- **Work request**
Count the lines in the data below that contain the string "printed", and give only that number.

Items from a data source
Content starts

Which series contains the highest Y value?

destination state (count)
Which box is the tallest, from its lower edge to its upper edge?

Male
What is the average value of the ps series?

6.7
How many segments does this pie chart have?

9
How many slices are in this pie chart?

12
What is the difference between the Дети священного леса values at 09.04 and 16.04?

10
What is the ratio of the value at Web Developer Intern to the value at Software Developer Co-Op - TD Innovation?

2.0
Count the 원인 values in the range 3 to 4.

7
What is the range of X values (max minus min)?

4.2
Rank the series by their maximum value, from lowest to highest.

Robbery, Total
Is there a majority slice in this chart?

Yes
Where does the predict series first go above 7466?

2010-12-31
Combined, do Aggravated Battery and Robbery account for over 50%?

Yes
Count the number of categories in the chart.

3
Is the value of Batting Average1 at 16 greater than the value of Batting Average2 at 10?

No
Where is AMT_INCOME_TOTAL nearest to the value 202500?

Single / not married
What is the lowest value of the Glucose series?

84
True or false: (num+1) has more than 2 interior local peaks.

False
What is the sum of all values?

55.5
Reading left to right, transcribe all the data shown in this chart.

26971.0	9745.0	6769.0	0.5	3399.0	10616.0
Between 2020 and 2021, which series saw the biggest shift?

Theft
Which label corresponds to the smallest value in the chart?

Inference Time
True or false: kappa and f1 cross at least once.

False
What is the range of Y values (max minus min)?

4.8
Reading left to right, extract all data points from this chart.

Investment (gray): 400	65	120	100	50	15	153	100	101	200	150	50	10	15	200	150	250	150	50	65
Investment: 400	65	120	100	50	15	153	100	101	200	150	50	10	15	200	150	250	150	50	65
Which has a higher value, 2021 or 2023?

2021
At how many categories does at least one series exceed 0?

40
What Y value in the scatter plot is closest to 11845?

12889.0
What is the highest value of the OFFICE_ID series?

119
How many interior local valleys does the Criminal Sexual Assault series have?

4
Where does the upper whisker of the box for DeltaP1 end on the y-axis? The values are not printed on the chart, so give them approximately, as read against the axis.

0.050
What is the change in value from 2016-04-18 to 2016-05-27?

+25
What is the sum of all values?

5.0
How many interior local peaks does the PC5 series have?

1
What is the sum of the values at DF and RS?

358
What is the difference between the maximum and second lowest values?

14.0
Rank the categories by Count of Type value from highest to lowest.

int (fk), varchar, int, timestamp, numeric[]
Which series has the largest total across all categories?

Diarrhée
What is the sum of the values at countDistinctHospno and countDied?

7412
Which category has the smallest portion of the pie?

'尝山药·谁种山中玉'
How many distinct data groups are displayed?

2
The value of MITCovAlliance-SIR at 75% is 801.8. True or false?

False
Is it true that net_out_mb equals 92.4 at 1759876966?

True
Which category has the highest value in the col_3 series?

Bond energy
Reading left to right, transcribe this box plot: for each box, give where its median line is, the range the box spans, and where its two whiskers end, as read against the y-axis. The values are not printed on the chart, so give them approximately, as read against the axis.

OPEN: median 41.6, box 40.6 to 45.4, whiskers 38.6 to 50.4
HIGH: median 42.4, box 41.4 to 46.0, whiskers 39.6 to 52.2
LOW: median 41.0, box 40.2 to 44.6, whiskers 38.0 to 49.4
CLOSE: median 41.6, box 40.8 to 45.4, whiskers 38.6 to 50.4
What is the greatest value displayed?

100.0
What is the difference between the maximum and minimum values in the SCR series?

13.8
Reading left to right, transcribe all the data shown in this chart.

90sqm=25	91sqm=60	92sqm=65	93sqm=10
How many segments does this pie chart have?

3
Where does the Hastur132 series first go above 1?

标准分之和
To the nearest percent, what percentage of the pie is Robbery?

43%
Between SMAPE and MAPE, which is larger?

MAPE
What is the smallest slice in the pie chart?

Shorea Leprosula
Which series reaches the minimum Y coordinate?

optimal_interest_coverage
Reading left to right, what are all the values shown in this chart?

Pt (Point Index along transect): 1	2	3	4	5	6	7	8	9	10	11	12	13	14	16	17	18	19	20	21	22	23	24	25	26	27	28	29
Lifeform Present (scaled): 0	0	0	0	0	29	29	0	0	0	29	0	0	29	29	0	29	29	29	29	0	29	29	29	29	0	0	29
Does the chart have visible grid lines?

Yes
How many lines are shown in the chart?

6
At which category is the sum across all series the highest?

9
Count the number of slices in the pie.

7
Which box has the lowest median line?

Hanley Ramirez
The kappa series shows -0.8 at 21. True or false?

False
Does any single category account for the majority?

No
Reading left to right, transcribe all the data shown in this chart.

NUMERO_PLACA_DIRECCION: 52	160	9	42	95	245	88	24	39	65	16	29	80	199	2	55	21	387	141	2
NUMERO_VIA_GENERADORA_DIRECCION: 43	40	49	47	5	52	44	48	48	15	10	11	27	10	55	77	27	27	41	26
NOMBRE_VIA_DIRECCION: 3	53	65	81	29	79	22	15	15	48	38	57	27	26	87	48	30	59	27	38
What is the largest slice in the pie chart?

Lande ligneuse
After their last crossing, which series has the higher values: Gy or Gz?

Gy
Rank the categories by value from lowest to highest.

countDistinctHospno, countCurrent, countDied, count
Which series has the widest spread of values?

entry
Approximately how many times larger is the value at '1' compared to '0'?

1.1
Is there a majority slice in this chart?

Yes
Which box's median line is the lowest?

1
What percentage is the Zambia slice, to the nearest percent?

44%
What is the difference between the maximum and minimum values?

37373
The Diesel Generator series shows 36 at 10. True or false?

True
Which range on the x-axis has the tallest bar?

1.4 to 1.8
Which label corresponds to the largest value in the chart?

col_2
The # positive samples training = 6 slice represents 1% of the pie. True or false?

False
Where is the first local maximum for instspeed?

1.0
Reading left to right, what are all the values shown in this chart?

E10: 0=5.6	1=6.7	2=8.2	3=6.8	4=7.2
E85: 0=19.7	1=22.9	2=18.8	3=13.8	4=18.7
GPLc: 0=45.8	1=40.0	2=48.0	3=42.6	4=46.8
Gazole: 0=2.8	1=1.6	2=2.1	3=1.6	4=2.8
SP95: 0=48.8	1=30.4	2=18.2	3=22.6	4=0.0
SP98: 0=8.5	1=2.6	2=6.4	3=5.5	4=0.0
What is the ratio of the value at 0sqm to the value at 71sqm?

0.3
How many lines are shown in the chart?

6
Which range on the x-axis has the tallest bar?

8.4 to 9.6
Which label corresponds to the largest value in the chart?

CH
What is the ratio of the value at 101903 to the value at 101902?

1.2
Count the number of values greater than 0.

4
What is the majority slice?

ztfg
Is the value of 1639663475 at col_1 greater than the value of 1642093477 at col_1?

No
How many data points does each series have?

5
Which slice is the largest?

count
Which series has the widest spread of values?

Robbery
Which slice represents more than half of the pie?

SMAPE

Content ends

- **Completed task**
2